Maledizione ex: granata puniti per la 14^volta

Un anno di Alberto Bollini: 58 punti e 20 gol subiti su palla inattiva. Asmah e Kadi...

Salerno.  

Proponiamo di seguito una serie di statistiche e curiosità lasciate in eredità dalla partita persa ieri dalla Salernitana in quel di Cittadella:

-striscia record stop; pur avendo battuto Cagni e Gregucci, mister Bollini non è riuscito a conquistare il tredicesimo risultato utile consecutivo dopo aver fermato 12 avversari con rimonte strepitose. A questo punto la Salernitana non è più la squadra con meno sconfitte della categoria. In B, negli ultimi 20 anni, primeggia Delio Rossi: stagione 1997-98, il primo ko arrivò a Foggia dopo diciassette settimane

-maledizione palle inattive; ancora una volta la Salernitana ha subito una rete sugli sviluppi di un calcio piazzato, una situazione di facile lettura e che aveva rappresentato tema di discussione in questa settimana di lavoro. Durante la gestione Bollini è accaduto già 20 volte, ovviamente prendendo in considerazione anche lo scorso campionato.
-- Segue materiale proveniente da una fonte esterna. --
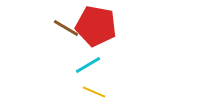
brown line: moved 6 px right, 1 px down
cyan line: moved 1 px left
Un record negativo che sicuramente non farà piacere al trainer di Poggio Rusco, penalizzato anche dalle innumerevoli assenze nel reparto arretrato

-un anno di Alberto Bollini; si è chiuso il primo anno da allenatore della Salernitana del trainer granata, che nella scorsa stagione sfiorò i play off pur essendo subentrato a Sannino in una situazione obiettivamente delicata e difficile sotto tutti i punti di vista. In totale l'allenatore ha conquitasto 58 punti: 36 l'anno scorso, 22 nell'attuale campionato. Dalla sua parte la striscia di dodici risultati utili consecutivi, aver sfatato i tabù Novara, Avellino e Vicenza e le quattro vittorie di fila che, pochi mesi fa, proiettarono i granata in zona promozione prima di un finale da media retrocessione. Quasi perfetta, invece, la media punti nei derby: un solo ko (nel giorno della vigilia di Natale), un pareggio e due successi

-zero minuti; in questa Salernitana così ricca di calciatori in ogni reparto, si registra l'esordio del difensore Popescu, autore di una discreta prestazione per 70 minuti, ma anche di qualche errore tattico che ha favorito la seconda rete del Cittadella. Fatta eccezione per i portieri Russo e Iliadis, soltanto Asmah e Kadi non sono mai scesi in camponel corso del girone d'andata. Facile prevedere che entrambi andranno via a gennaio. Ormai da settimane, invece, non si vedono in campo Zito e Cicerelli, addirittura titolare contro l'Avellino e poi finito nel dimenticatoio

-difesa vulnerabile; ancora una volta i granata hanno lasciato il campo senza riuscire a mantenere la porta inviolata. Quest'anno è accaduto solo contro Venezia, Spezia e Ascoli. La Salernitana, dunque, becca gol da sette trasferte consecutive

-maledizione ex; per la quattordicesima volta durante la gestione Lotito-Mezzaroma, la Salernitana ha subito gol da un giocatore che, in passato, ha vestito la maglia granata. Contando anche la scorsa stagione,Litteri ha già castigato per tre volte il cavalluccio marino; e pensare che a Salerno realizzò soltanto due reti, contro Spal e Verona. In precedenza c'erano riusciti Umberto Improta (due volte), Montella (due volte), Sciaudone, Mazzeo, Falzerano, Grassi, Laverone e Caputo, senza dimenticare l' "autogol" dell'ex di Manolo Pestrin in Salernitana-Ascoli

-6000 irriducibili; pur avendo registrato il dato più basso in trasferta dalla gara di Venezia ad oggi (erano in 365 al Tombolato), la torcida granata continua a ben figurare lontano dall'Arechi, In 5958 hanno girato l'Italia a sostegno di una fede, una spinta che indubbiamente ha portato in dote tanti punti in più in classifica. Meglio di Salerno soltanto le pugliesi Foggia e Bari.